S’avance alors Mohamed Ennaceur Dalhoum, qui est considéré comme une victime directe du Jeudi noir. Agé de 23 ans au moment des événements, il raconte : « Le Parti socialiste destourien, le parti de Bourguiba, décide d’envoyer des milices les 22, 23 et 24 janvier, afin d’attaquer les locaux de l’UGTT dans différentes villes, ce sont ces milices qui saccagent le pays et non pas les syndicalistes. Habib Achour, le premier dirigeant de la Centrale syndicale, nous avait demandé de ne porter atteinte à aucun bien public ».
Mais lorsque des débordements sont enregistrés, le pouvoir a besoin de désigner un responsable des violences qui secouent notamment la ville de Tunis. Habib Achour en devient le bouc émissaire. « On me torturait en me forçant à nommer Habib Achour comme le donneur d’ordre des émeutes. Ils ont inscrit ces accusations-là dans le PV que je devais signer à la fin de l’interrogatoire musclé que j’ai subi. Sous les coups, qui devenaient de plus en plus acharnés, les humiliations et les privations de sommeil, de nourriture et d’eau… j’ai fini par céder » se souvient Dalhoum.
Le soulèvement syndical du 26 Janvier signe l’ouverture d’un affrontement de plus en plus violent entre les autorités d’une part, la Centrale syndicale et les mouvements sociaux d’autre part, qui va se renforcer jusqu’à la séquence finale de la Révolution de janvier 2011.
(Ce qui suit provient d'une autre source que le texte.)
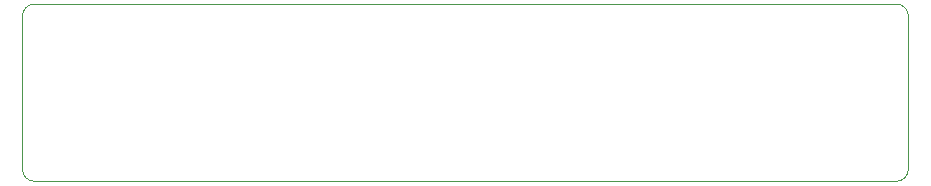
<source format=gm1>
G04 #@! TF.GenerationSoftware,KiCad,Pcbnew,(5.1.2)-1*
G04 #@! TF.CreationDate,2021-06-02T21:36:33+09:00*
G04 #@! TF.ProjectId,es,65732e6b-6963-4616-945f-706362585858,v1.3*
G04 #@! TF.SameCoordinates,Original*
G04 #@! TF.FileFunction,Profile,NP*
%FSLAX46Y46*%
G04 Gerber Fmt 4.6, Leading zero omitted, Abs format (unit mm)*
G04 Created by KiCad (PCBNEW (5.1.2)-1) date 2021-06-02 21:36:33*
%MOMM*%
%LPD*%
G04 APERTURE LIST*
%ADD10C,0.050000*%
G04 APERTURE END LIST*
D10*
X209000000Y-79000000D02*
G75*
G02X210000000Y-80000000I0J-1000000D01*
G01*
X210000000Y-93000000D02*
G75*
G02X209000000Y-94000000I-1000000J0D01*
G01*
X136000000Y-94000000D02*
G75*
G02X135000000Y-93000000I0J1000000D01*
G01*
X135000000Y-80000000D02*
G75*
G02X136000000Y-79000000I1000000J0D01*
G01*
X210000000Y-80000000D02*
X210000000Y-93000000D01*
X135000000Y-80000000D02*
X135000000Y-93000000D01*
X136000000Y-94000000D02*
X209000000Y-94000000D01*
X136000000Y-79000000D02*
X209000000Y-79000000D01*
M02*

</source>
173 AFFAIRES À JUGER POUR LES CHAMBRES SPÉCIALISÉES
Avec le dossier de disparition forcée de Kamel Matmati, islamiste, assassiné en 1991, la chambre judiciaire spécialisée en justice transitionnelle de Gabès, dans le sud du pays, inaugurait en mai 2018 la première audience de ces tribunaux chargés de juger les dossiers transmis par l’Instance vérité et dignité. Au total 173 dossiers instruits par les juges et les enquêteurs de la commission vérité ont été transférés aux 13 chambres couvrant tout le pays. Jusqu’ici près de 50 % des affaires ont été examinées. Le spectre de ces affaires est assez large et concerne des victimes de différentes familles politiques : les youssefistes, la gauche, les nationalistes arabes, les syndicalistes, les islamistes, les blessés et les martyrs de la Révolution… Dans quelques jours s’ouvrira à Tunis un procès très attendu, celui des malversations financières et des soupçons de corruptions qui pèsent sur la famille de l’ex président Ben Ali.